Each line of the data is to be output verbatim, with the images removed.

-- Input data follows --

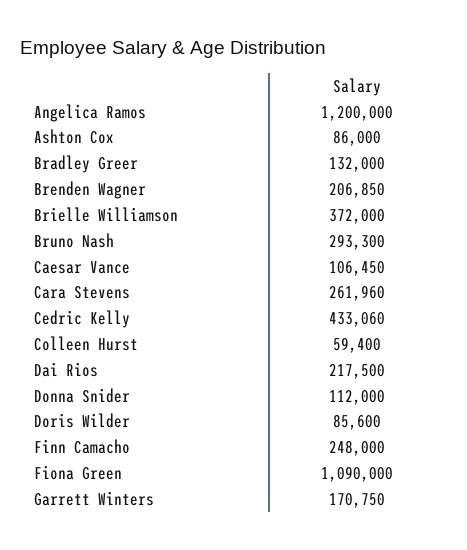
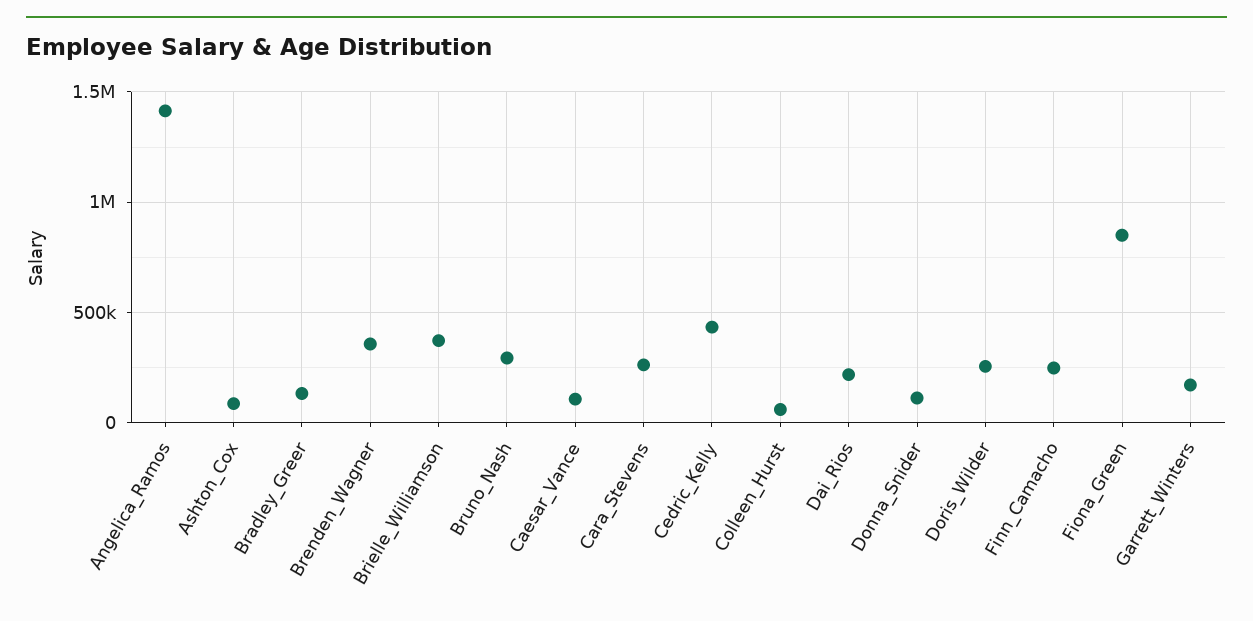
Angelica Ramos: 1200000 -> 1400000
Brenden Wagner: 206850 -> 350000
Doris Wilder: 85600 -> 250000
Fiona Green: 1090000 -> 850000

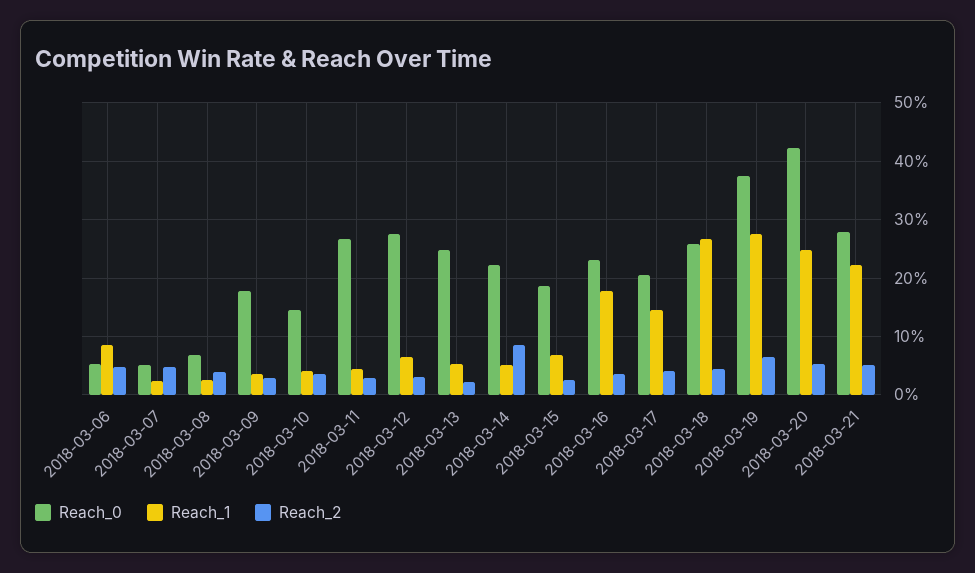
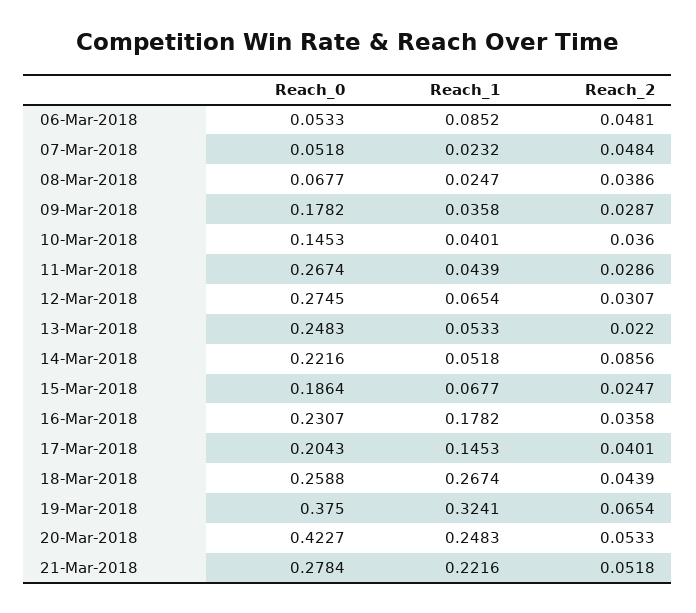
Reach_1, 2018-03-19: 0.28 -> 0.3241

-- Input data concluded --

(Solution to this task):
Angelica Ramos: 1200000 -> 1400000
Brenden Wagner: 206850 -> 350000
Doris Wilder: 85600 -> 250000
Fiona Green: 1090000 -> 850000

Reach_1, 2018-03-19: 0.28 -> 0.3241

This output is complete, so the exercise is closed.